I was just flitting about the webs myself, and came across this discussion of three recent educational languages.  The age targets are interesting:

I'd say Greenfoot comes closest to my target for my hypothetical audience (mostly 15-25, mostly male).  Greenfoot is a visual programming environment for Java which gives a jump-start to the interesting bits, with what looks like great visual feedback.

I kind of suspect that if you ended up here, you have an interest in programming for production (be that personal, open source, or commercial use).  For that kind of goal a Greenfoot and then Java path wouldn't be so bad.

Check out Alice and Scratch if you feel they better fit your profile.

Alternate Paths: Google App Engine

Can a new programmer jump right in and program the cloud?  It could be.  Google does have good documentation and tutorials at their main page:

Google App Engine

There are currently three languages options offered: Go, Java, and Python.

I did a little by the Python path, and liked it.  I think Python is a better match than Java for a widely distributed cloud solution.  It's just so much lighter to interpret a page, rather than launch an object-oriented runtime. If you take the Python path, the "stack" is HTML, CSS, the Python language, the Django framework, and then the AppEngine API.

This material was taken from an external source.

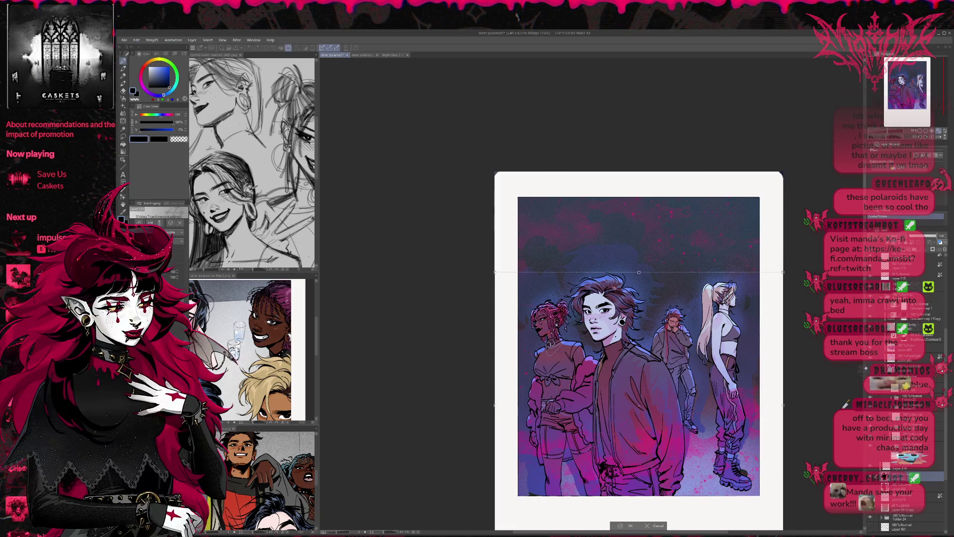
pyautogui.moveTo(639, 261); pyautogui.dragTo(640, 262)
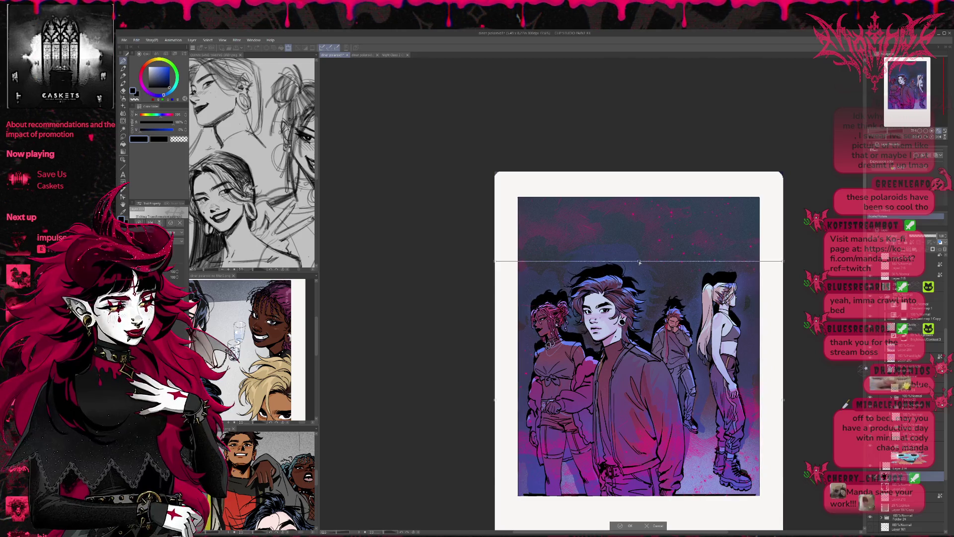
pyautogui.moveTo(639, 262); pyautogui.dragTo(641, 256)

I haven't tried the Go Programming Language and won't comment on that option ... other than to say it is probably a fine language, but wouldn't yet have the market potential of Java or Python.

Alternate Paths: HTML5

In the narrow sense, HTML5 is just a new generation of the HTML markup language. In the broader sense though, HTML5 is an application programming environment. It is possible to deliver useful programs using that broader bundle of technologies (HTML5, CSS3, JavaScript, etc.). The key advantage to a HTML5 learning path is that you can write (and deliver!) programs without becoming an operating system or database expert.

We are perhaps at a bit of a juncture.  MobileBeat claims HTML5 will kill the native app.  It may, but that may not be something a beginning programmer needs to worry about.   I think it is enough that the technology is popular, current, and growing.  It's a good start.

Jochen Voss gives a quick overview in How to Write an HTML5 App?

Google "HTML5 tutorial" and "learning HTML5" for the latest, best, pages.